Critics are now calling Pakistan, `Rent-a-Stan.’

Zardari, the widower of Benazir Bhutto, has been dogged for decades by serious corruption charges. He denies them and claims they are all politically motivated. Benazir Bhutto told me her husband was the victim of political persecution.

Adding to the pressure on Zardari, his own legal officials released a shocking list of 8,000 politicians and officials, many from his own People’s Party, who had benefited from an amnesty for past corruption and other serious crimes. Included on the list were Zardari and his strongman, Interior Minister Rehman Malik.

The amnesty was engineered by the US and former dictator Pervez Musharraf in an effort to fashion joint rule between Benazir Bhutto and the then discredited Musharraf. Most of the pardoned criminals hailed from Sindh Province, the home of Zardari’s People’s Party.

The US has given Pakistan more than $15 billion over the past eight years to support the Afghan War, not counting huge bounties for capturing or killing suspected enemies, and `black’ payments.

In Iraq, some estimates say $10 billion delivered to that nation’s US-installed regime are missing. American `contractors’ and large corporations in Iraq are accused of gargantuan fraud. Pallets of US $100 dollar bills vanished into thin air. And on it goes.

Ironically, across the Muslim world, the same western powers scourging Karzai are seen as major sources of corruption, keeping repressive regime in power by buying dictators, generals, and politicians.

Many Afghans support Taliban because it is seen as an enemy of corruption and an enforcer of justice, however harsh. In Palestine and Lebanon, Hamas and Hezbullah enjoy wide popularity and respect for the very same reason.

The Transparency report finds, to no surprise, that places like Somalia, Afghanistan and Nigeria are the world’s most corrupt nations. But it must be remembered that citizens of these benighted nations pay no income taxes. So each government official levies his own little personal taxes. What we call corruption is inevitable and normal.

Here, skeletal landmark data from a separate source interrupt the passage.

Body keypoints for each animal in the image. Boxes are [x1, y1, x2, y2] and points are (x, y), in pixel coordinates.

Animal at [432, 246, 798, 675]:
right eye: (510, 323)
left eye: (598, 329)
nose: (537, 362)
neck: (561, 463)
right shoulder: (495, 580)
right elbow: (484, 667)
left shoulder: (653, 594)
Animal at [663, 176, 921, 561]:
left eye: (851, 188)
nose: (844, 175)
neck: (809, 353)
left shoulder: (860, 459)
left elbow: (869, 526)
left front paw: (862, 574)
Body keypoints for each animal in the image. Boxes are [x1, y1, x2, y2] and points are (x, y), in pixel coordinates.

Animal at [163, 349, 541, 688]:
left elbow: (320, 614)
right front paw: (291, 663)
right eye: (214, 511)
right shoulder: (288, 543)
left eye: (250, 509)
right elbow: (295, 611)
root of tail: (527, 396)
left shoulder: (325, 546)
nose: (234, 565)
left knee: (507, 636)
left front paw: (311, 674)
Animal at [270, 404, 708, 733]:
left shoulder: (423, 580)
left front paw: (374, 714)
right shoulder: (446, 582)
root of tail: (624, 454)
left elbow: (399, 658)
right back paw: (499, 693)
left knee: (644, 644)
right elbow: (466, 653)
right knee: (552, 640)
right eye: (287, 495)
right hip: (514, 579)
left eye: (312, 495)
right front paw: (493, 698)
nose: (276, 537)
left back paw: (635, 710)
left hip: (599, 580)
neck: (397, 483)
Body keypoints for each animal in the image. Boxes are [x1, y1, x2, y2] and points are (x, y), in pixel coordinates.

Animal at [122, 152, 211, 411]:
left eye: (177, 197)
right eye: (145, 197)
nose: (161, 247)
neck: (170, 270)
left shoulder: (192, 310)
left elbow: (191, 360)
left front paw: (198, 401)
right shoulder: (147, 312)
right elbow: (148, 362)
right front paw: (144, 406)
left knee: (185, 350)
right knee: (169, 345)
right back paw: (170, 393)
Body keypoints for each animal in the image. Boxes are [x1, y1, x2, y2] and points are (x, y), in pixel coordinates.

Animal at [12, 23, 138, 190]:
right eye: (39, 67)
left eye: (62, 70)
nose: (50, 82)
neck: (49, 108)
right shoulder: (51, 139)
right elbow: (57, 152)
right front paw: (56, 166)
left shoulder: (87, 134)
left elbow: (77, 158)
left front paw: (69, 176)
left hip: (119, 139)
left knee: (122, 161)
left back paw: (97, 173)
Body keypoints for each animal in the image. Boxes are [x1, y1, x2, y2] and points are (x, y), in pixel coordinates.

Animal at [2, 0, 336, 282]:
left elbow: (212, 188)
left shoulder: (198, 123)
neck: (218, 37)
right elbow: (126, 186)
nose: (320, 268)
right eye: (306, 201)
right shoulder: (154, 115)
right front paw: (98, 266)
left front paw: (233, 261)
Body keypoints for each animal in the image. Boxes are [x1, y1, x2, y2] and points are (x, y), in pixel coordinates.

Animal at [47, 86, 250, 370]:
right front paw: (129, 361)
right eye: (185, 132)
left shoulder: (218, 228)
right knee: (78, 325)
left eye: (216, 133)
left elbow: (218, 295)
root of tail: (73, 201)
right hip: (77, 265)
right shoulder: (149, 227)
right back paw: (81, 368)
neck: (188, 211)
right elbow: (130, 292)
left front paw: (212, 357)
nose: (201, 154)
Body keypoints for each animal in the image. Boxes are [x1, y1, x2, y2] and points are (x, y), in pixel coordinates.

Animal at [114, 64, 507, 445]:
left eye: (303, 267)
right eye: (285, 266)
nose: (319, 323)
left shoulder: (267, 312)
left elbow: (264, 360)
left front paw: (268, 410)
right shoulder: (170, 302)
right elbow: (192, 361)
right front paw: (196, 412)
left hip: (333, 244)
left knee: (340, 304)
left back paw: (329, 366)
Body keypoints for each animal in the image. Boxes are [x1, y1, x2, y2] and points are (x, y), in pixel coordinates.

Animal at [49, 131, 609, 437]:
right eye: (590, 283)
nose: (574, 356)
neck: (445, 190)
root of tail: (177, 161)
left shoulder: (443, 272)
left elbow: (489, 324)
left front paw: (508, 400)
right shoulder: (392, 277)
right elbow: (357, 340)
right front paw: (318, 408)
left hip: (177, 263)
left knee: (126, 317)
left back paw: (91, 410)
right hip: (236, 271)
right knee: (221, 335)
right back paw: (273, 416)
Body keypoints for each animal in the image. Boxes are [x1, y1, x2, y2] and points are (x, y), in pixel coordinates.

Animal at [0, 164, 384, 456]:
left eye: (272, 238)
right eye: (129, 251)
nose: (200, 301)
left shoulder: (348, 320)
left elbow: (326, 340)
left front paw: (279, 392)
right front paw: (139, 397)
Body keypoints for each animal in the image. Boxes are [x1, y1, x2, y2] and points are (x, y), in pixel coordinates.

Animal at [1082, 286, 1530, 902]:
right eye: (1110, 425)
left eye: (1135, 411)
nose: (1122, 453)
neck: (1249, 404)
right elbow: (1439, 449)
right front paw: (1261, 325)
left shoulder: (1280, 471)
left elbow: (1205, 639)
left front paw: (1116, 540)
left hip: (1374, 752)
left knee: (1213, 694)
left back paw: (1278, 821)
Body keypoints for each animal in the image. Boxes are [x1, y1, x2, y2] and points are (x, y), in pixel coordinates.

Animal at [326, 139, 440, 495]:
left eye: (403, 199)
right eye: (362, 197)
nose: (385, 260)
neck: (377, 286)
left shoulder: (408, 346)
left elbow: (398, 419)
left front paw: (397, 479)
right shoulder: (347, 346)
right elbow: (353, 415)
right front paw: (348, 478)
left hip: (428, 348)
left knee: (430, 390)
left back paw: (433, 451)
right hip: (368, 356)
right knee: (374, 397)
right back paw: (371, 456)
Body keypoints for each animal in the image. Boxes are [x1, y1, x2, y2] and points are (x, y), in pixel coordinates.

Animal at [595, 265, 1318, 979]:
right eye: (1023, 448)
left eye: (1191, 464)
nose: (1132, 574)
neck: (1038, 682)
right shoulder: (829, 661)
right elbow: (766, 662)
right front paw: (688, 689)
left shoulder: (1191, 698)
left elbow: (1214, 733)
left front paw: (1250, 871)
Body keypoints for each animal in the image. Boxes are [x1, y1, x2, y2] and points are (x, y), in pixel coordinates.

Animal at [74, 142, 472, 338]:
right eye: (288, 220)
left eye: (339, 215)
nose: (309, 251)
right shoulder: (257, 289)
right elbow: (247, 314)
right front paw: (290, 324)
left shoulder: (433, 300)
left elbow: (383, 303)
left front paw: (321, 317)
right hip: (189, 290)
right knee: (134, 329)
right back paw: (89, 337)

President Karzai will of course establish an anti-corruption commission. Some big turbans will be prosecuted to please Washington. But this charade will fool no one but US voters.

Most Afghans see Karzai as a US puppet. But maybe the exasperated puppet will turn on his string-pullers, open real peace talks with Taliban, and demand the USA and its allies pull their occupation army out of Afghanistan. That, of course, could very well be a life-ending gamble for Karzai.